During the two years since its launch, XMF has been installed in hundreds of print companies throughout Europe, with nearly all seeing a significant improvement in productivity, as well as a raft of other benefits. This is down to XMF’s ability to natively handle PDFs without file conversion, together with efficiencies gained through XMF’s unique architecture. This is benefiting traditional offset production, but more importantly is helping printers improve productivity through their digital production facilities, where speed and automation is far more critical.
But with many digital presses now supplementing offset litho presses, the need for speed and automation is often at odds with the requirement for a workflow to be able to cope with the complexities of traditional print processes. These challenges are becoming more and more difficult to manage with multiple RIP technologies, hence Fujifilm’s ‘Pure PDF’ approach with XMF.

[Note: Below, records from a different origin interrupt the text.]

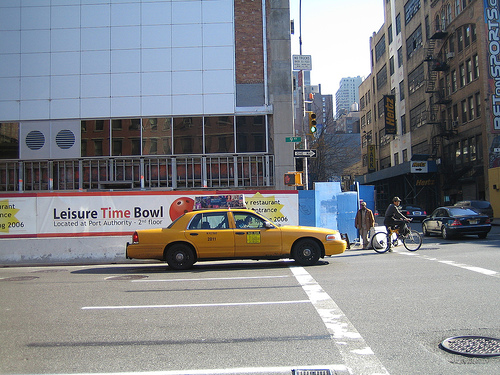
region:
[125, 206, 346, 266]
a yellow taxi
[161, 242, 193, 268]
rear wheel of a car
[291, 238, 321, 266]
front wheel of a car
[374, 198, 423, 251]
a man on a bike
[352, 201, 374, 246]
a man standing on the street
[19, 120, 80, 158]
circular metal grates on metal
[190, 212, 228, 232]
rear cab window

John Davies, business strategy manager, workflow, Fujifilm Europe GmbH, explains: “In today’s tough economic climate, printers need to be examining how and where they can make efficiency savings and an investment in a future-proof workflow is a great place to start. Fujifilm’s workflow strategy is built around the PDF and the APPE and we share Adobe’s vision of where it is taking this technology. We were the first company to introduce a workflow based on the APPE and remain the only vendor with a workflow built solely on the APPE. Many other systems still make use of CPSI technology somewhere in the workflow, and the combination of these two technologies is increasingly becoming a disadvantage for print production.”
XMF is unique in being built from the ground up around JDF and the Adobe PDF Print Engine. With Fujifilm’s image processing, imposition and intelligent automation technologies built-in, XMF improves the control of quality across multiple print processes, increasing efficiency and productivity, ensuring colour consistency and optimising print production.